Our childhood taught us to be glass half full people. I never understood being left behind until I had lived somewhere long enough to know neighbors who then moved away. Being left behind hurts in a whole different way, but it still hurts.
We were taught first impressions were the most important and I will never tell my children that. It’s true, don’t get me wrong. It’s very true. But growing up, being told that meant once again, I was the new kid. It got old. It got painful.
Moving teaches you to look forward, always forward. Glass half-full, you know. Things went to ‘storage’ or were given away and promised to be replaced. By the time you were somewhere new, they were forgotten. Until they weren’t. I still miss my Big Wheel. I know. I was 4. But still.
And while it teaches you to look forward, looking forward too far seems silly. Where will you be in ten years? I don’t know. Wherever I am. Do I have the right to dream that far? That concretely? It drives my poor husband nuts that I struggle with this. I’m trying to get better.
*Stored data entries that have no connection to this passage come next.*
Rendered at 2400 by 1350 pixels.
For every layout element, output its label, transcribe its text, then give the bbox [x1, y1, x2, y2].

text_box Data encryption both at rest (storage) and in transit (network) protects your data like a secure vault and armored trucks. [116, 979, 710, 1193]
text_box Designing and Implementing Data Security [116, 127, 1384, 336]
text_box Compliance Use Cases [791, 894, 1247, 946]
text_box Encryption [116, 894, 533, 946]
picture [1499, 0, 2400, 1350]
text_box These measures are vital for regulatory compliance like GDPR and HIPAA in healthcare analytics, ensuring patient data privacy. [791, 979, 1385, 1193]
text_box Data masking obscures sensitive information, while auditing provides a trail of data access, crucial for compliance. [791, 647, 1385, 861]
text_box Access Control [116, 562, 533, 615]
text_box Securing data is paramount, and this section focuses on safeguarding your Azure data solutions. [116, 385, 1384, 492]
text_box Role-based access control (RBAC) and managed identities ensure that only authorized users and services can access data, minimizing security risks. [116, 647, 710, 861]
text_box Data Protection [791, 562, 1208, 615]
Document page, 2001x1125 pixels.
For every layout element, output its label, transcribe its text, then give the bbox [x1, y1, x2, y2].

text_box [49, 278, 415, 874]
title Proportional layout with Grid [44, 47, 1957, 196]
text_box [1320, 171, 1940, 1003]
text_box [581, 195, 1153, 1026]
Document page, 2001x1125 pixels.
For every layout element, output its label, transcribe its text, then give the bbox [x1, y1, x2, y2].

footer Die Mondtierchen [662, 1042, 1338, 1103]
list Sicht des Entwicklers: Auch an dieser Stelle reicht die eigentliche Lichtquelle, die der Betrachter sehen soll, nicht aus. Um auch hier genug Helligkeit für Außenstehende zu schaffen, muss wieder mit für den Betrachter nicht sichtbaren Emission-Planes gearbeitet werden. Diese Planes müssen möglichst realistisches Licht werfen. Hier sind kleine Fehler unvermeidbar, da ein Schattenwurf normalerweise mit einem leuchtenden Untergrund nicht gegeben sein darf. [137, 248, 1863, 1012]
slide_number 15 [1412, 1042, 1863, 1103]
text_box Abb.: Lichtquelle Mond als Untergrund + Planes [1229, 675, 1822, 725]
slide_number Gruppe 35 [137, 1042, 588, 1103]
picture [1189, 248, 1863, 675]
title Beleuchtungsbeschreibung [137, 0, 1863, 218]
There’s a bestselling book out there about purging a house. You look at an item and ask if it gives you joy. “Do you give me joy?” you ask a vase, a blanket, a pair of shoes. If it does, you keep it. If it doesn’t, you get rid of it. If it’s something that did once, but doesn’t any longer, you take a picture of it, thank it and get rid of it. This obviously doesn’t apply to teenagers. Those you keep, no matter what.
So, Mom, you’ve moved again. And we’re at this point because Dad isn’t quite Dad anymore. He still gives us joy so we get to keep him, but he’s not quite himself. That’s where I come in, with all the life lessons you’ve taught me.
We will look forward, not backward.
We will celebrate the items that give you joy and ask ourselves if the other things still do, or did once. We will then ask, then, if there is room.
We will forget first impressions. We will instead try to embrace practicality.
Most of all, I will do my best to honor the strength you showed us, taught us, impressed upon us.
In the movie “Inside Out” there is a scene where Riley, the 11 year old daughter returns home after running away. Her family has just moved to San Francisco, a place vastly different from her home in Minnesota, and far, far away from her friends, her life, her comfort. Worried beyond belief, her parents open the door to find runaway Riley on the doorstep. Their daughter is distraught, heartbroken, and hurting. They kneel down and hug her. They listen, they share, they comfort, but never do they apologize or say they made a mistake. Because they didn’t. Riley’s parents did what you, Mom and Dad, did. You moved us because it meant a better future. It meant you could provide for us. You could give us a good life. Give us amazing experiences. You moved us because you loved us.
It took me having kids to understand that you also moved yourself, too. And when you moved us, you put aside your hurt to start us all over again and again and again.
Therein lies strength. Great, powerful, impressive, inspiring strength.
I often think I channel too much of Grandma Schollett. But I’m sorry, Mom. You are to blame for a lot of this, too.
So I get on a plane on Wednesday to come help however I can. And I will do my best to remember what it was like to be that girl, the new girl, scared, sad, hurting, lost, because I think that might be a little bit where you are. Or where we all are. This is new. This is scary. This is hard. But we will dip into the strength that kept us going and together – your strength – and I will tell you that first impressions are crap but family is everything and we’d be nothing without you.